Celebrating the life and work of Sir David Watson -Green Templeton College, Oxford 3 June 2015

Chris Duke's picture

As PASCAL Website users and many members of PASCAL anyway well know, David was an outstanding person and a leading global-local advocate of university engagement and of useful and relevant education for the community and for society generally. Chair of the UK universities continuing education organisation UALL during several years of his long service as Vice-Chancellor of Brighton, and an active participant in the work of NIACE England and Wales, he was one of the national adult continuing education community, always looking wider and outward at what education was good for, and how.  From Brighton he took a Chair at the London Institute of Education, then becoming Principal of Green Templeton until his sudden death in February 2015.

The very large celebratory gathering, and the reflections, at Oxford mirrored the scale and diversity of his contributions and the universality of affection in which he was held. People came from many of his different walks of academic and community life. Particularly striking was the diversity of his public and also personal roles and contributions: not only in his family, home town and country, but globally. The breadth and depth of his reach at all levels was extraordinary. 

Much was said. Much more could be added. There was for example no reference to his central role in conceiving that now significant and influential global force for university engagement with its wider world, the Talloires Network. For David it was not just ‘the university’, but the great range of universities in different countries. David, more than anyone, brought home the importance of different kinds of university contributions to social good in different circumstances, and of HE systems as well as single institutions. He was scathing about the formation of university Groups, or as he called them Gangs, for their self-seeking destructive competitiveness. No less significant, a lesson for our modern ‘leaders’, was his capacity to persuade and inspire by his warmth, and to lead by consistent sustained example. This integrity resonated through the ninety minutes of testimony. David won respect and admiration as well as warm affection in many public and private circles. His was leadership by deed no less than by word.

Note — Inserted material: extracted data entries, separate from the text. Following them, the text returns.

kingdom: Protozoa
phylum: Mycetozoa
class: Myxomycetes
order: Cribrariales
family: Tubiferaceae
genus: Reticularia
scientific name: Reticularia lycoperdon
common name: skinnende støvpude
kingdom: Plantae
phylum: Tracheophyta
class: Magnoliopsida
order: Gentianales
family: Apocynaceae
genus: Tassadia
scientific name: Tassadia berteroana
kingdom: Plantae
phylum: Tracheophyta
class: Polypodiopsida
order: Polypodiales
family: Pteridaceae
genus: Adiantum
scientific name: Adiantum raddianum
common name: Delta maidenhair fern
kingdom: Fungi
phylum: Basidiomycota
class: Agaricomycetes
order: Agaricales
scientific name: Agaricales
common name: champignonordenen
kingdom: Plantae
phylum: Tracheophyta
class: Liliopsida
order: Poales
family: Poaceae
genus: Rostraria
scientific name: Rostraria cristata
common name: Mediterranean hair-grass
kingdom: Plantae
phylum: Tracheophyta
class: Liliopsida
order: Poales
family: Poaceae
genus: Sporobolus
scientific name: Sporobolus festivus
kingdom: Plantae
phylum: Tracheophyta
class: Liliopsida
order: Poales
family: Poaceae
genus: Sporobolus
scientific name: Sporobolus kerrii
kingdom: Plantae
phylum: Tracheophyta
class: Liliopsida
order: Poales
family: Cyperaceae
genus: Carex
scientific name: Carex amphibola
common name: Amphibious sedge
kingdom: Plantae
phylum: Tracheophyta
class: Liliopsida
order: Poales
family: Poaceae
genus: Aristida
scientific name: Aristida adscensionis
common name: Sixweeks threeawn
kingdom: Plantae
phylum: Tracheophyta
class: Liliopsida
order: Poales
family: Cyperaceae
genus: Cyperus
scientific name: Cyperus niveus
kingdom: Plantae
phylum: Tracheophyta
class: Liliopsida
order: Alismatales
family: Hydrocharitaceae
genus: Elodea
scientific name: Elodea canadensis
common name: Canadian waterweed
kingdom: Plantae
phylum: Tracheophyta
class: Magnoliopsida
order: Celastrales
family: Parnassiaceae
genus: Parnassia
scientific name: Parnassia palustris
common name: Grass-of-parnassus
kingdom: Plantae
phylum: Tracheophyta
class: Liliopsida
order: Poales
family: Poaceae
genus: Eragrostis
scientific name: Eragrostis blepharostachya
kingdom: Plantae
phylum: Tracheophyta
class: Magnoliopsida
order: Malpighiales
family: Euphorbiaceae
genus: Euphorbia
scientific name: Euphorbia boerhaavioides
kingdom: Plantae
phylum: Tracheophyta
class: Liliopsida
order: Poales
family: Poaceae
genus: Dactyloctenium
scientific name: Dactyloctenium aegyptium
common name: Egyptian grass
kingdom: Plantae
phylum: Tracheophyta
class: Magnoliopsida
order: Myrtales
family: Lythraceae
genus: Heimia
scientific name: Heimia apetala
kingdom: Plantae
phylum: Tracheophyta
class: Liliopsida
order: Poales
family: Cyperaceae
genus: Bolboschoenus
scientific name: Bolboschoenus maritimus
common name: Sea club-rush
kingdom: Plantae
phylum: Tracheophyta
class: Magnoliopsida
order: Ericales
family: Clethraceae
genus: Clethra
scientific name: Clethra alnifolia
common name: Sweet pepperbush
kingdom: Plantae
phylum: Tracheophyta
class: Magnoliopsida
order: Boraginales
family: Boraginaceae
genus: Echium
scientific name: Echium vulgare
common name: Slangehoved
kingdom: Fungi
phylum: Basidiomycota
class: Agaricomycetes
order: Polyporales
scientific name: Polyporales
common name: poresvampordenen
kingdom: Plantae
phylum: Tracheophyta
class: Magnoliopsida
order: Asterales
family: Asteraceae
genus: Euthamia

Fittingly, the opening soliloquy after introductions by the College Chair and the Acting Principal was by another influential leader of the ‘HE policy community’, thrice-VC Sir Graeme Davies, a former HEFCE Chief Executive with whom David served as was a Council member. Sir Graeme was generous in his praise, making repeated reference to David’s work for UALL: a nice commendation of the importance of our kind of work in PASCAL as by UALL as well of David himself.

What emerged for me? Certainly David’s warmth and charm, his intelligence and integrity. None of this needed the reminder of so unforgettable a person; but it also revealed the breadth of his interests, expertise and influence. He was truly a Renaissance man. In an age of sometimes extreme specialisation, when digging ever deeper hides from the labourer the wider skies, the bigger questions and the larger truths, Sir David Watson remains a symbol of what at its best being fully human means. It also gives substance to the adage ‘if you want a job done, give it to a busy person’.